Following just to follow. That's all you're going to share OP?


----------



## Evinrude58 (Jun 16, 2014)

Lol, I just see a lot of guys on here watching their wives guarding their phones, obviously texting other men, sending them pictures etc…. They don’t ever know how to get the wife’s phone and get into it….. it’s easy, snatch it while she’s on, take a look. 
Gotta be ready to bolt though… she’s gonna go into beast mode. 🤣


----------



## ConanHub (Aug 9, 2013)

Evinrude58 said:


> Lol, I just see a lot of guys on here watching their wives guarding their phones, obviously texting other men, sending them pictures etc…. They don’t ever know how to get the wife’s phone and get into it….. it’s easy, snatch it while she’s on, take a look.
> Gotta be ready to bolt though… she’s gonna go into beast mode. 🤣


Being athletic definitely helps. LoL!


----------



## Bulfrog1987 (Oct 8, 2021)

Evinrude58 said:


> Lol, I just see a lot of guys on here watching their wives guarding their phones, obviously texting other men, sending them pictures etc…. They don’t ever know how to get the wife’s phone and get into it….. it’s easy, snatch it while she’s on, take a look.
> Gotta be ready to bolt though… she’s gonna go into beast mode.

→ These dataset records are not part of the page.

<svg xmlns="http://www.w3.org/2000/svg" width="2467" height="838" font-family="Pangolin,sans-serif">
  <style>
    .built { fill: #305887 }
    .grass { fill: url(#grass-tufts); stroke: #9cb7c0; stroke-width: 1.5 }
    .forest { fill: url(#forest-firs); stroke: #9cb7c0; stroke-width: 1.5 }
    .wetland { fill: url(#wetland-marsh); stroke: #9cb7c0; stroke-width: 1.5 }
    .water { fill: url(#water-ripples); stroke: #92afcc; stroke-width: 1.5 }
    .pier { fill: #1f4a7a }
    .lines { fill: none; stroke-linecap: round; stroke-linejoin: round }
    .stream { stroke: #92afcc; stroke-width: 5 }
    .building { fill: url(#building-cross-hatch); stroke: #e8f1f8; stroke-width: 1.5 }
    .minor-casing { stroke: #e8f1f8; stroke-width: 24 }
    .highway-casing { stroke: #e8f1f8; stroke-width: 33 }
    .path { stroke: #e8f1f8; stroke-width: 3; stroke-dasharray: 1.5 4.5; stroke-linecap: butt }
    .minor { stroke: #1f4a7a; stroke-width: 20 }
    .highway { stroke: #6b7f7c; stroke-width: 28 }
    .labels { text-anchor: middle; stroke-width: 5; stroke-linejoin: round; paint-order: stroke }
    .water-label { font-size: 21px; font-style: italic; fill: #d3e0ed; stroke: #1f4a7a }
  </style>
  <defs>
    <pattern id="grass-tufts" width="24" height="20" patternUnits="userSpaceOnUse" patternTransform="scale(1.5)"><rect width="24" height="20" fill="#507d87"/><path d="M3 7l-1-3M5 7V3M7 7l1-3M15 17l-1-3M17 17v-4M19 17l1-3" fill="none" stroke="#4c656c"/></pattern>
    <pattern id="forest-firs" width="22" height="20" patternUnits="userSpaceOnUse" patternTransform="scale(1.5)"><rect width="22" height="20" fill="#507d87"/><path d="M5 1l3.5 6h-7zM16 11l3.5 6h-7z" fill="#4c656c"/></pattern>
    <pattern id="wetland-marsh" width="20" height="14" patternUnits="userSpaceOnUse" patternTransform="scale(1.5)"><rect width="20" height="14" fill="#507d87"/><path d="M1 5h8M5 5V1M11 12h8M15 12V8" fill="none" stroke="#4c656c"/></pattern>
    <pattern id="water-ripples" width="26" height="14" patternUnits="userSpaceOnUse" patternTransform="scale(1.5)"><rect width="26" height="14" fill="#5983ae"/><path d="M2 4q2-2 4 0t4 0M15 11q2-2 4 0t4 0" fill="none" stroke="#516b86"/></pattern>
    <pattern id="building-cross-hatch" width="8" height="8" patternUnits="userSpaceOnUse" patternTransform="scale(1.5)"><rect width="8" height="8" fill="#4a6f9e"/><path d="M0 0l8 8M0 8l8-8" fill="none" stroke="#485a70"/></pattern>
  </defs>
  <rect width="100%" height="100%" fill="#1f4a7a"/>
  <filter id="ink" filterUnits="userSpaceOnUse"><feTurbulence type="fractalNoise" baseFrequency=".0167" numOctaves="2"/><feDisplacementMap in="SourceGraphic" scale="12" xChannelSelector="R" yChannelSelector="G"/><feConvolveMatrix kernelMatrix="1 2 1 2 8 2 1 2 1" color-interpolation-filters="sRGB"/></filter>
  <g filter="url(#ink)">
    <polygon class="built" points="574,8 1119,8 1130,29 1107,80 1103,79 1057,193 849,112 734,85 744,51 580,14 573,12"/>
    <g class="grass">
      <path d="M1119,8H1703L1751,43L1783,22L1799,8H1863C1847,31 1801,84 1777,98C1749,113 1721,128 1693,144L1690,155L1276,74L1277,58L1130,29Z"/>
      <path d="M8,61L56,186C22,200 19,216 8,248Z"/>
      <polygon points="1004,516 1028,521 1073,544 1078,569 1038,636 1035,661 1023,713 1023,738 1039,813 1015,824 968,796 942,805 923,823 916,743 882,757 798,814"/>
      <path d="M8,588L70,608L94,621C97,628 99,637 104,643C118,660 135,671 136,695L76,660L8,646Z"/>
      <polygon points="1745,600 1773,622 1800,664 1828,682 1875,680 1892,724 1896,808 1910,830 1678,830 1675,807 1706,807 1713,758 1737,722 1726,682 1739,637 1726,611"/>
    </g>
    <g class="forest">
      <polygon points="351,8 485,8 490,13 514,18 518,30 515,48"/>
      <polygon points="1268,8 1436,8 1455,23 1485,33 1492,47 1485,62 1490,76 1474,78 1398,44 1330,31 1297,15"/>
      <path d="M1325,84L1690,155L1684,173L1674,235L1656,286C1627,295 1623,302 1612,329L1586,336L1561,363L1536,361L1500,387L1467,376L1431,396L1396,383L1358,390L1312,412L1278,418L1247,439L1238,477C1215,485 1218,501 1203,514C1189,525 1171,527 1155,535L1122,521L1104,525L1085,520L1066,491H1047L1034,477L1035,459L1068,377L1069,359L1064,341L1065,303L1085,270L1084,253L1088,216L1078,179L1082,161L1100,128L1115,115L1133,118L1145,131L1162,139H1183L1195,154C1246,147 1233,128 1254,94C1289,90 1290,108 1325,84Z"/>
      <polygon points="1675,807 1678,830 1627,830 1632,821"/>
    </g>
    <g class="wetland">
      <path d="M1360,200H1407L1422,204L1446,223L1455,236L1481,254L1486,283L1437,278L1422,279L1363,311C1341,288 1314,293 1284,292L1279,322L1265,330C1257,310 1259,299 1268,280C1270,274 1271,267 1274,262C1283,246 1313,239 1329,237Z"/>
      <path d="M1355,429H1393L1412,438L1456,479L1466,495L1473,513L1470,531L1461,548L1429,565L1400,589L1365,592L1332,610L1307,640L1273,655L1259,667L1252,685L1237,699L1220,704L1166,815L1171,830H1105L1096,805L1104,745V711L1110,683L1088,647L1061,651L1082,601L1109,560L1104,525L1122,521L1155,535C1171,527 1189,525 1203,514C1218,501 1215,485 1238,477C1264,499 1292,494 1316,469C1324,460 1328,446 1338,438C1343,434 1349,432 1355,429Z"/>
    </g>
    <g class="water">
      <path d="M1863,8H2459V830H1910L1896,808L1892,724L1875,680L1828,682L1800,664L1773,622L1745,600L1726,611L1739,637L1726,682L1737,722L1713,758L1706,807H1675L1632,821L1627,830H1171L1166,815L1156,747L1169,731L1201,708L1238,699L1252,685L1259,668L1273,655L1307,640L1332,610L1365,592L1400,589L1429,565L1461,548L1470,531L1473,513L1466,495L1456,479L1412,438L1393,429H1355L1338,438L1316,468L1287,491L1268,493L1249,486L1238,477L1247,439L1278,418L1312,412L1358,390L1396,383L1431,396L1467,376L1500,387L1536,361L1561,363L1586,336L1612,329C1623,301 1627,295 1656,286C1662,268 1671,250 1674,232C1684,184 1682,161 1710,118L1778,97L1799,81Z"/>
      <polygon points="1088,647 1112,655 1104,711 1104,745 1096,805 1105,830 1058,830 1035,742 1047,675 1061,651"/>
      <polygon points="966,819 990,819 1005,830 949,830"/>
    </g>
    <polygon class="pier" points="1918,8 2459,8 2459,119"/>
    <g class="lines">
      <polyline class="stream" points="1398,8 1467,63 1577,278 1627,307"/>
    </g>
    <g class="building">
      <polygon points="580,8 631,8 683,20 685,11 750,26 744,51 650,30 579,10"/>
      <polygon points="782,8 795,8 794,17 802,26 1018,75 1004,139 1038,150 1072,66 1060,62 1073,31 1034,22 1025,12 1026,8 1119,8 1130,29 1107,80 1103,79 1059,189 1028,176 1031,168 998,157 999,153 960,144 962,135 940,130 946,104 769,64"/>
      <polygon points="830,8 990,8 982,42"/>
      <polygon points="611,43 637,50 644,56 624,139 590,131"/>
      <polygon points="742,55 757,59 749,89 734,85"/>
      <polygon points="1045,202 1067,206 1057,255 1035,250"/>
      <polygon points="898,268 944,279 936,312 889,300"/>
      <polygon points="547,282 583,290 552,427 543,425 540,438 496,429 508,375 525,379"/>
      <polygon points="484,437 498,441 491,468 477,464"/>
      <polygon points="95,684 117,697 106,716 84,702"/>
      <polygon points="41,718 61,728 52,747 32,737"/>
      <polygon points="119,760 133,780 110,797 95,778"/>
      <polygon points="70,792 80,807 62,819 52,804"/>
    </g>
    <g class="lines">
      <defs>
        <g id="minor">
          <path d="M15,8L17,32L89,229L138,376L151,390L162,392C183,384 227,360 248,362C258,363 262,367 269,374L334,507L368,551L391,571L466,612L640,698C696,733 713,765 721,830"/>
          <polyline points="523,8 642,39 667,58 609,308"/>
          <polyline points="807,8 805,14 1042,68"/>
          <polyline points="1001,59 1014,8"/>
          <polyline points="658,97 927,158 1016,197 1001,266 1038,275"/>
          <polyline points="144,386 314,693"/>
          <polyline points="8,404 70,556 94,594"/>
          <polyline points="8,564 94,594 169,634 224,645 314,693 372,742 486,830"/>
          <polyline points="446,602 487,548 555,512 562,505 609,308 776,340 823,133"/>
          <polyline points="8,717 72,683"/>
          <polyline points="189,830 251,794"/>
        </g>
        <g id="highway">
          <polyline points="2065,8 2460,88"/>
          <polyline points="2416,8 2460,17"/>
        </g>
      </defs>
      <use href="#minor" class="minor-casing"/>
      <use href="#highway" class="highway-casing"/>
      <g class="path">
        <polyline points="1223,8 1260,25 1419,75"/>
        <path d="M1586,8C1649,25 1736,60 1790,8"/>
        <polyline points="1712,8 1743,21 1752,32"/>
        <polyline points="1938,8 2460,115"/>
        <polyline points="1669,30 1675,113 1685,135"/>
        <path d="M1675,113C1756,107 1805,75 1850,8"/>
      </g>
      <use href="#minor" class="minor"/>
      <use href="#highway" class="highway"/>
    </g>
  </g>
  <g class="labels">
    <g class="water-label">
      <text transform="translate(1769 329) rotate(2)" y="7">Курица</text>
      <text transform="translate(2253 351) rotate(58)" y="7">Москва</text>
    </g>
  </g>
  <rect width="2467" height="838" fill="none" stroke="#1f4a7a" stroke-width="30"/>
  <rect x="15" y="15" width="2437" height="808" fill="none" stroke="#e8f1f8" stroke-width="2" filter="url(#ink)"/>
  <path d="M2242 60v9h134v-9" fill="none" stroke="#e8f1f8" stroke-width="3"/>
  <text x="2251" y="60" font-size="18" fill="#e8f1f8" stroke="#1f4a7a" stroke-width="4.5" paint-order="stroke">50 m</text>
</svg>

I for real laughed. He can have my phone. Well a tentative future he. 


Sent from my iPhone using Tapatalk


----------



## Sfort (Sep 28, 2019)

Almost all of these are fake. You don't actually see the phone leave his hand, at least on the one I can see.


----------



## Enigma32 (Jul 6, 2020)

The best way to get into your wife/GF phone is to just observe as she inputs her password. Try and get a couple of numbers or letters per attempt. After a few tries, you will have the whole thing. 

In my experience, most people are using social media to cheat, not traditional texting. You probably won't even have to hack into the phone, just check the social media accounts of their opposite sex "friends" and you will often get enough ammo there.


----------



## A18S37K14H18 (Dec 14, 2021)

Going by the title of this post.

It says, 
*How to find out who your wife is cheating with*

Based on what that says, this means he KNOWS his wife is cheating, just not who the person or persons she's cheating on him with.

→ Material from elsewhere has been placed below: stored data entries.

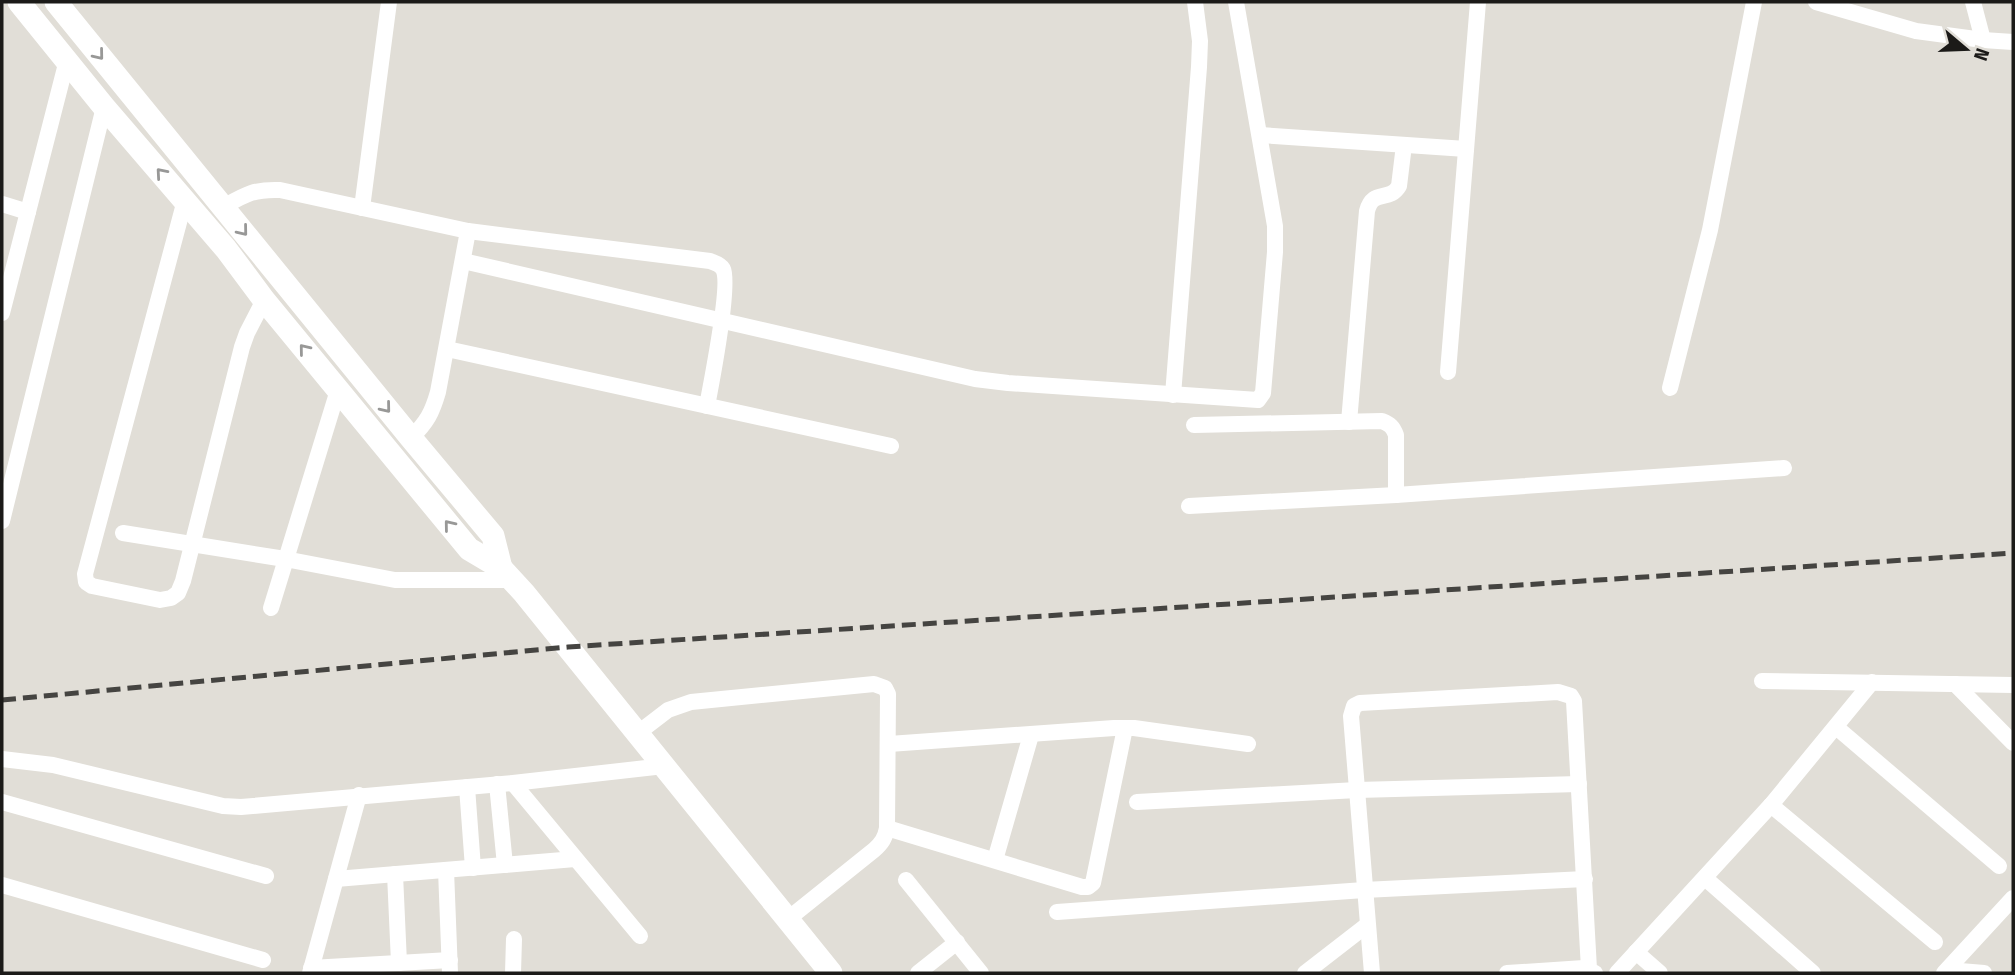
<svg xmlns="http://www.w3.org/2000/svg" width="2015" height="975" font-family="'Fira Sans Condensed',sans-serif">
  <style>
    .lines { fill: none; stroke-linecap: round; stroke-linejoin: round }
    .street { stroke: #fff; stroke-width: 16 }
    .secondary { stroke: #fff; stroke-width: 23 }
    .rail { stroke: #454441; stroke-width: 5; stroke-dasharray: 14 7; stroke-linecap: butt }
    .oneway { stroke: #989897 }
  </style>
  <rect width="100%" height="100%" fill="#e1ded7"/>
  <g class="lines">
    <g class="street">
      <path d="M1816,2L1916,31L1983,40L2013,42"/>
      <path d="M1973,2L1983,40"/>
      <path d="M1260,135L1466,149"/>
      <path d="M185,200L85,574L86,582L92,586L160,600L171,598L178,593L183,581L242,347L247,333L264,300"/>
      <path d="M2,204L28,212"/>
      <path d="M223,207C246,194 254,189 280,190L468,231L710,261C715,263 720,264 723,269C731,283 711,385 707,406"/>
      <path d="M362,208L389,2"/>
      <path d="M463,261L975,379L1008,383L1258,400L1263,393L1275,252V226L1236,2"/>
      <path d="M2,313L67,60"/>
      <path d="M447,349L891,446"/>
      <path d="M1448,372L1478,2"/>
      <path d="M1670,388L1710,230L1754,2"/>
      <path d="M1173,395L1199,67L1200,41L1195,2"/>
      <path d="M1349,422L1367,211C1373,188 1389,203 1399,186L1404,145"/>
      <path d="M1194,425L1382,421C1390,424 1393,427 1396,435V495"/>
      <path d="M411,438C427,422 432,413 438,392L468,231"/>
      <path d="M1189,506L1396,495L1784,468"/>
      <path d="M2,521L104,107"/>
      <path d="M123,533L285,559L395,580H512"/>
      <path d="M271,608L338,390"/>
      <path d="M1762,681L2013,685"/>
      <path d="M1955,684L2013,743"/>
      <path d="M1836,727L1999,866"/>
      <path d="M638,733L668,710L691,702L874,684L885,688L888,694L887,828C885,838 882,843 874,850L788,919"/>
      <path d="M889,744L1114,728H1134L1248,744"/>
      <path d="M2,759L53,765L223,806L241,807L513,783L664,766"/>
      <path d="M513,783L640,936"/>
      <path d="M497,784L505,865"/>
      <path d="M467,787L473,868"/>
      <path d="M2,802L266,876"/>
      <path d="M1137,802L1357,790L1579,784"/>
      <path d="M1771,805L1935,942"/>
      <path d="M887,828L1082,887H1088L1093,883L1125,728"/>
      <path d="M995,860L1031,735"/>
      <path d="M446,870L450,973"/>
      <path d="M395,874L399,963"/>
      <path d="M1705,878L1813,973"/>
      <path d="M336,879L575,859"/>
      <path d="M906,880L981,973"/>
      <path d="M2,885L263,960"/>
      <path d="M1057,912L1364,890L1585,879"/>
      <path d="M1636,952L1660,973"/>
      <path d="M311,968L450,960"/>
      <path d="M1948,970L1984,973"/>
      <path d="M310,973L359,795"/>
      <path d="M513,973L514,939"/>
      <path d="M918,973L957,942"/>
      <path d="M1305,973L1367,925"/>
      <path d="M1372,973L1351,716L1354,706L1360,703L1558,692L1571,696L1574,701L1589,969"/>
      <path d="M1507,973L1584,968L1595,973"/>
      <path d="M1617,973L1771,805L1872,682"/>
      <path d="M1944,973L2013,898"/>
    </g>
    <g class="secondary">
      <path d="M19,2L104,107L226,249L264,300L469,549L501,568L524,593L831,973"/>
      <path d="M56,2L411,438L493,536L501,568"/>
    </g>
    <path class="rail" d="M2,700L568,647L2013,553"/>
  </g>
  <defs><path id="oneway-chevron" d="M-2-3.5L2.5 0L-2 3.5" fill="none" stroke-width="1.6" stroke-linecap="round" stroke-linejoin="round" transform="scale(1.75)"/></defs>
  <g class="oneway">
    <use href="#oneway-chevron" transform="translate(99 55) rotate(51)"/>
    <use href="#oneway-chevron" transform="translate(161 173) rotate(-131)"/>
    <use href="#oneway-chevron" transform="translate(243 231) rotate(51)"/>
    <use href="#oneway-chevron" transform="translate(304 349) rotate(-129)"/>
    <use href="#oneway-chevron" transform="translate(386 408) rotate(51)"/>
    <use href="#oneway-chevron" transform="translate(449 525) rotate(-129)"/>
  </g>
  <rect width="2015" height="975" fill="none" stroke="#1b1a18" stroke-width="7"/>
  <g transform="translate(1966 49) rotate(109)" stroke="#e1ded7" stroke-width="5" paint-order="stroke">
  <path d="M0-5L12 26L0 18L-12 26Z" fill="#1b1a18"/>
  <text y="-10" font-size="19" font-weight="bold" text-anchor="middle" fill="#1b1a18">N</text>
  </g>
</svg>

Since he knows she's cheating, he just needs to have her served and divorce her. Who she's cheating with is immaterial. It's that she's cheating that is material.


----------



## Andy1001 (Jun 29, 2016)

Who would want to cheat with her. She’s loud, ugly and tattooed and wtf is she dressed as, a ****ing scarecrow?


----------



## Mr.Married (Feb 21, 2018)

I’m a lot less subtle about things. I would just grab the thing straight out her hand. If you can’t do that then I guess you can just carry her purse for her. The level of self imposed weakness entrapment in some men is ….. unexplainable


----------



## frenchpaddy (May 31, 2021)

I can pick up any phone in the house and use it , some times I can have 2 phones in my pocket and walk out and let the pc open , 

Now I know some men go to the toilet with their phone , I have seen some men walk down the road to use their phone , If I can see this why can't the people living with them see it ,


----------



## MattMatt (May 19, 2012)

That was a made for Tiktok video. 

It could have ended very badly. *"Tiktok user killed in tragic accident at rail station."*


----------



## Gabriel (May 10, 2011)

Pretty sure that was staged. But entertaining!


----------



## gameopoly5 (5 mo ago)

If the OP already knows his wife is cheating and riding the carousel with another guy or guys, then end of story.
Hire a PI to obtain evidence against her or as others have suggested, check out her online activities.
Who would want live with someone that is not what they seem to be at face value, not truly your friend, and is just using you while secretly seeking their jollies elsewhere, probably giving up more of themselves to others than to you and unwittingly having strangers brought into your relationship.
This is the deal one is getting when married to a cheater.
Sorry, in such cases divorce becomes the only viable option.


----------